[Collected data]
▼
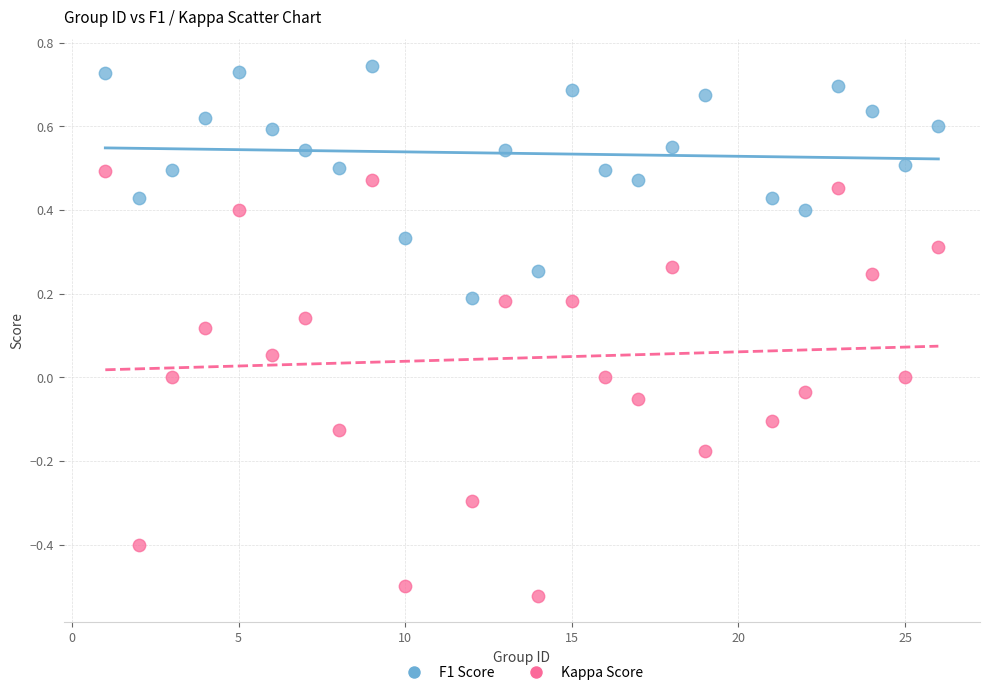

Which series reaches the maximum Y coordinate?

F1 Score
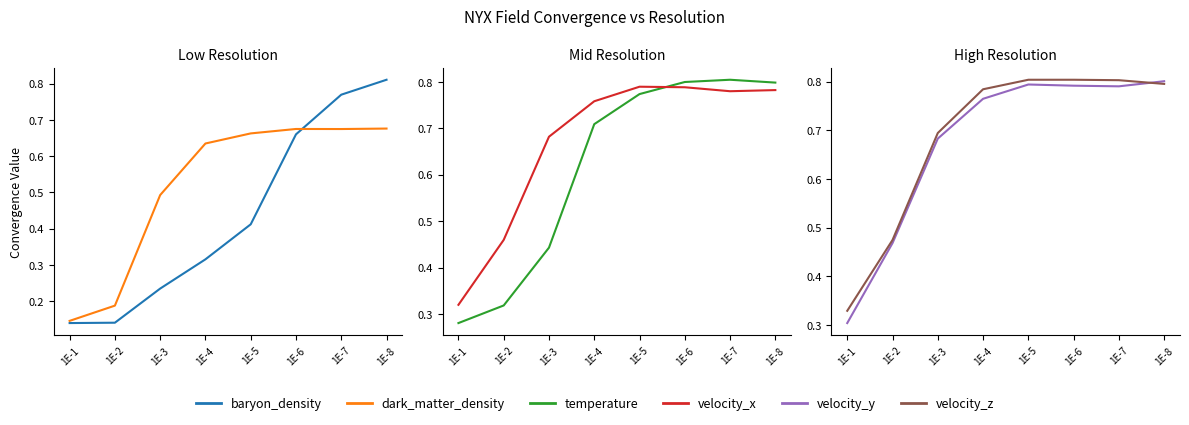

At how many categories does at least one series exceed 0?

8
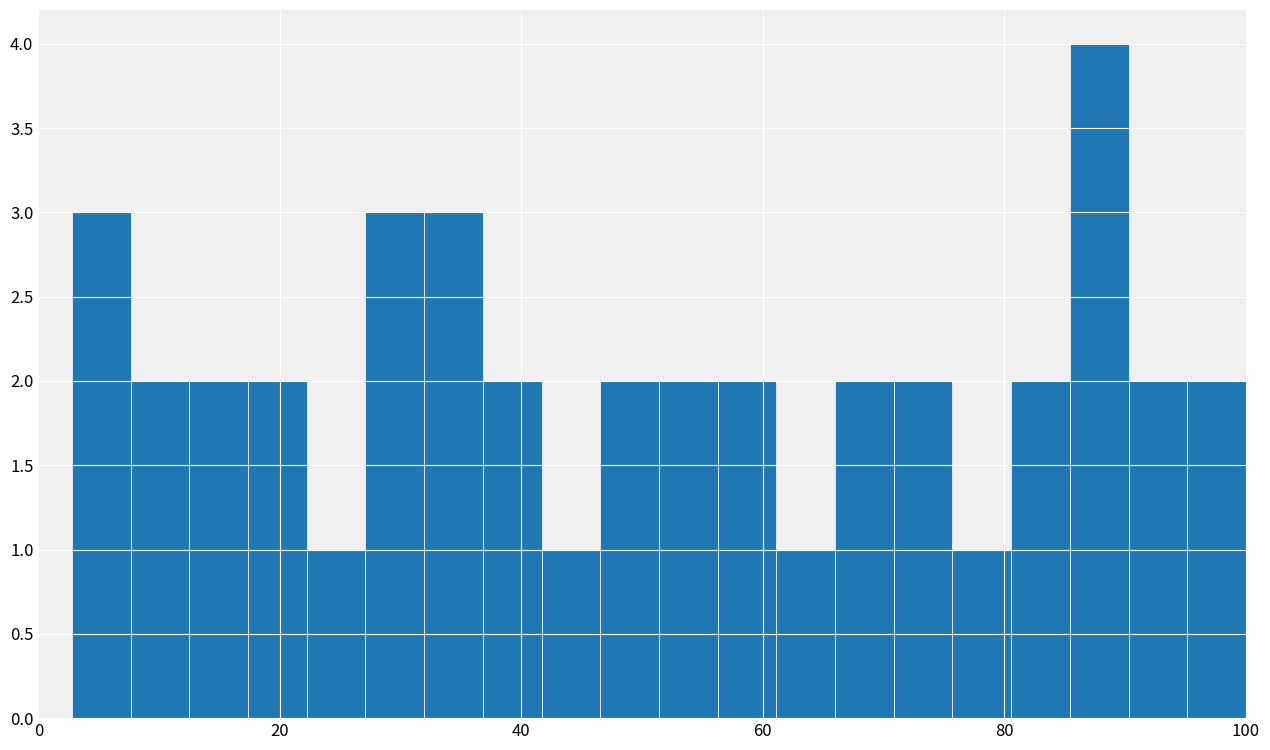

Read against the x-axis, roughly where is the centre of the tallest bar?

88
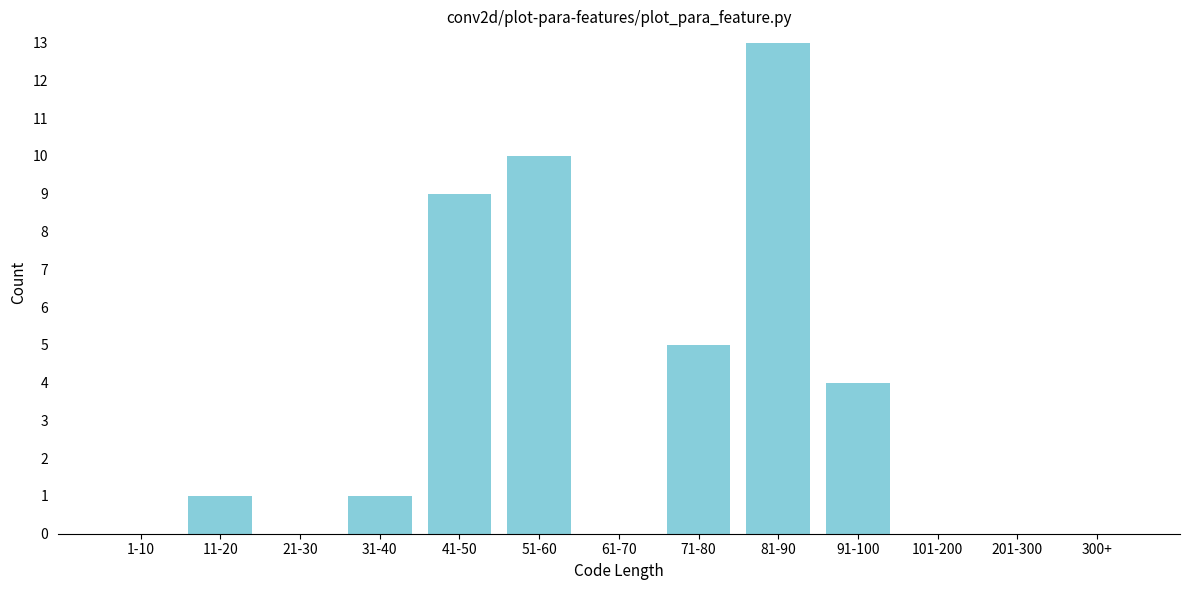

Reading left to right, what are all the values shown in this chart?

1-10=0	11-20=1	21-30=0	31-40=1	41-50=9	51-60=10	61-70=0	71-80=5	81-90=13	91-100=4	101-200=0	201-300=0	300+=0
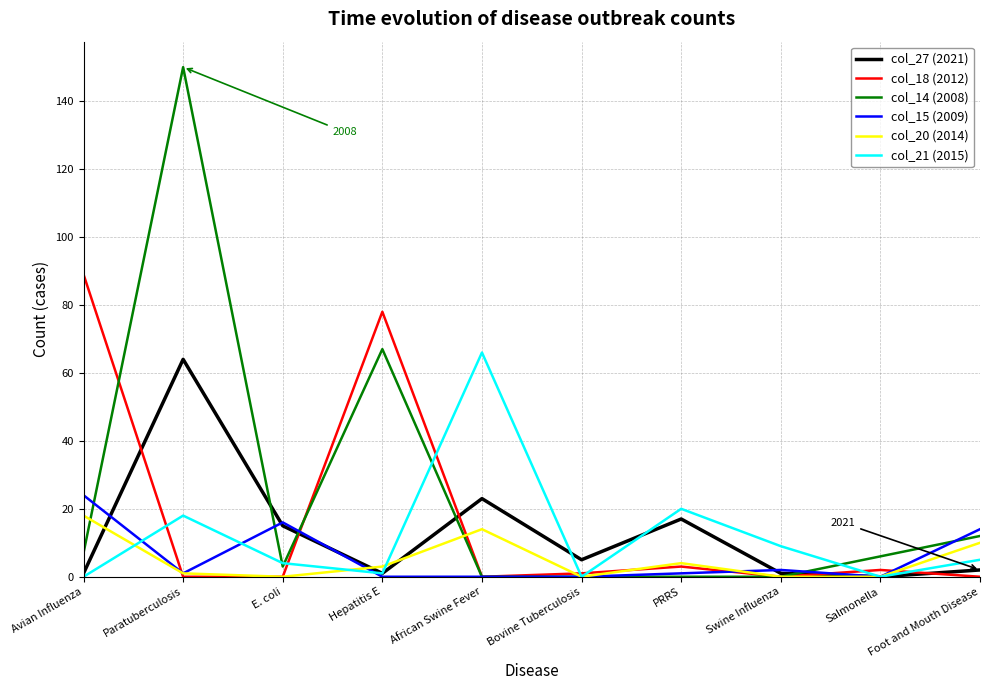

What are all the series names shown in the legend?

col_27 (2021), col_18 (2012), col_14 (2008), col_15 (2009), col_20 (2014), col_21 (2015)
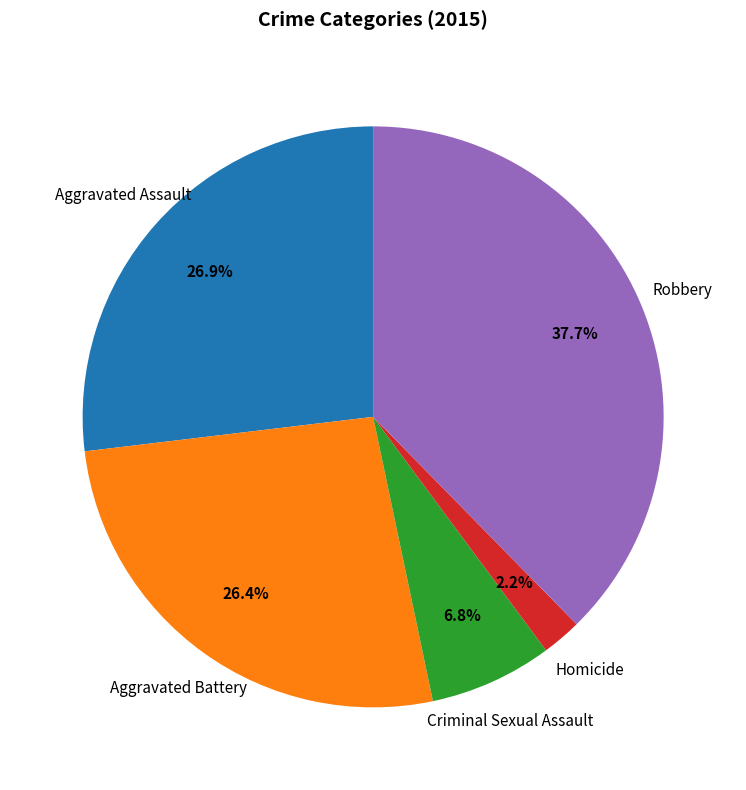

To the nearest percent, what is the average slice percentage?

20%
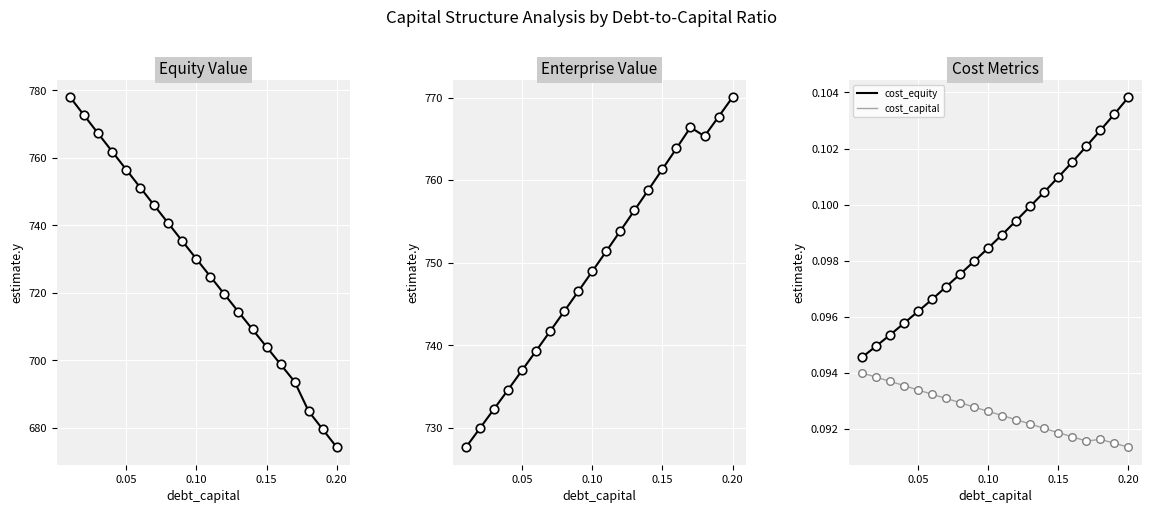

True or false: cost_equity and cost_capital intersect in this chart.

False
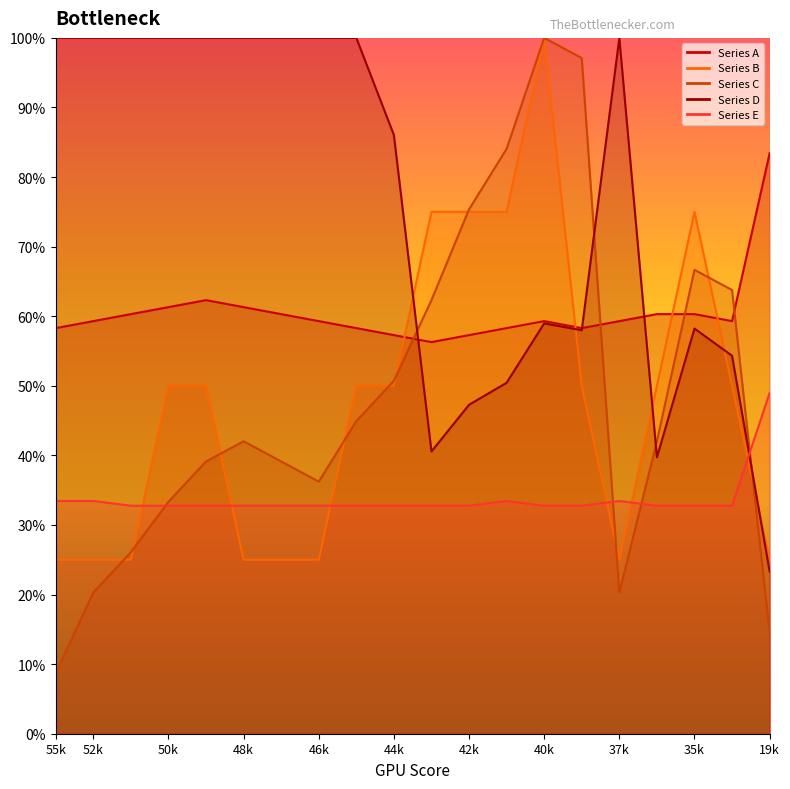

Rank the series by their maximum value, from highest to lowest.

Series B, Series C, Series D, Series A, Series E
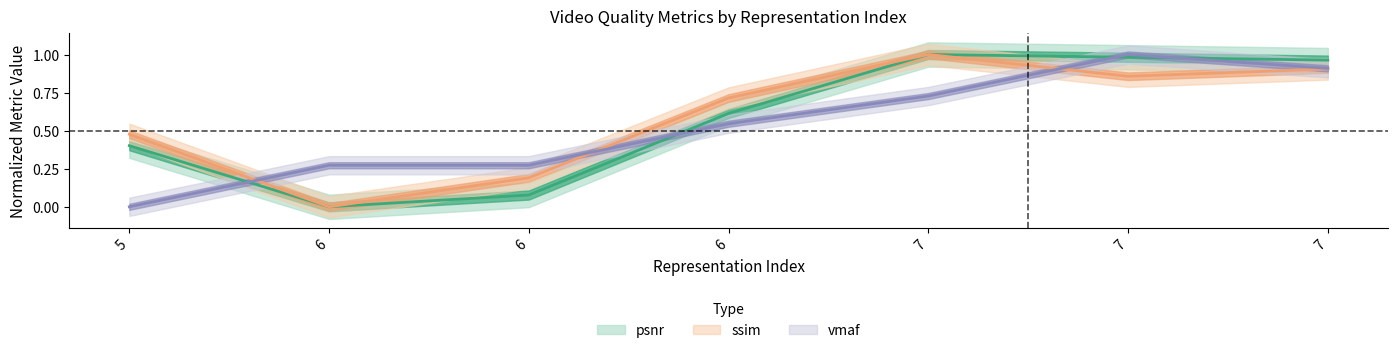

Reading left to right, list all the values displayed in this chart.

psnr: 5=0.4	6=0.0	6=0.1	6=0.6	7=1.0	7=1.0	7=1.0
ssim: 5=0.5	6=0.0	6=0.2	6=0.7	7=1.0	7=0.9	7=0.9
vmaf: 5=0.0	6=0.3	6=0.3	6=0.5	7=0.7	7=1.0	7=0.9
▲
- ASSIGNMENT
Give every line of the collected data as a JSON list of strings, one string per line, leaving out blank lines and the picture lines.

- EXERCISE RESULT
[
  "Which series reaches the maximum Y coordinate?",
  "F1 Score",
  "At how many categories does at least one series exceed 0?",
  "8",
  "Read against the x-axis, roughly where is the centre of the tallest bar?",
  "88",
  "Reading left to right, what are all the values shown in this chart?",
  "1-10=0\t11-20=1\t21-30=0\t31-40=1\t41-50=9\t51-60=10\t61-70=0\t71-80=5\t81-90=13\t91-100=4\t101-200=0\t201-300=0\t300+=0",
  "What are all the series names shown in the legend?",
  "col_27 (2021), col_18 (2012), col_14 (2008), col_15 (2009), col_20 (2014), col_21 (2015)",
  "To the nearest percent, what is the average slice percentage?",
  "20%",
  "True or false: cost_equity and cost_capital intersect in this chart.",
  "False",
  "Rank the series by their maximum value, from highest to lowest.",
  "Series B, Series C, Series D, Series A, Series E",
  "Reading left to right, list all the values displayed in this chart.",
  "psnr: 5=0.4\t6=0.0\t6=0.1\t6=0.6\t7=1.0\t7=1.0\t7=1.0",
  "ssim: 5=0.5\t6=0.0\t6=0.2\t6=0.7\t7=1.0\t7=0.9\t7=0.9",
  "vmaf: 5=0.0\t6=0.3\t6=0.3\t6=0.5\t7=0.7\t7=1.0\t7=0.9"
]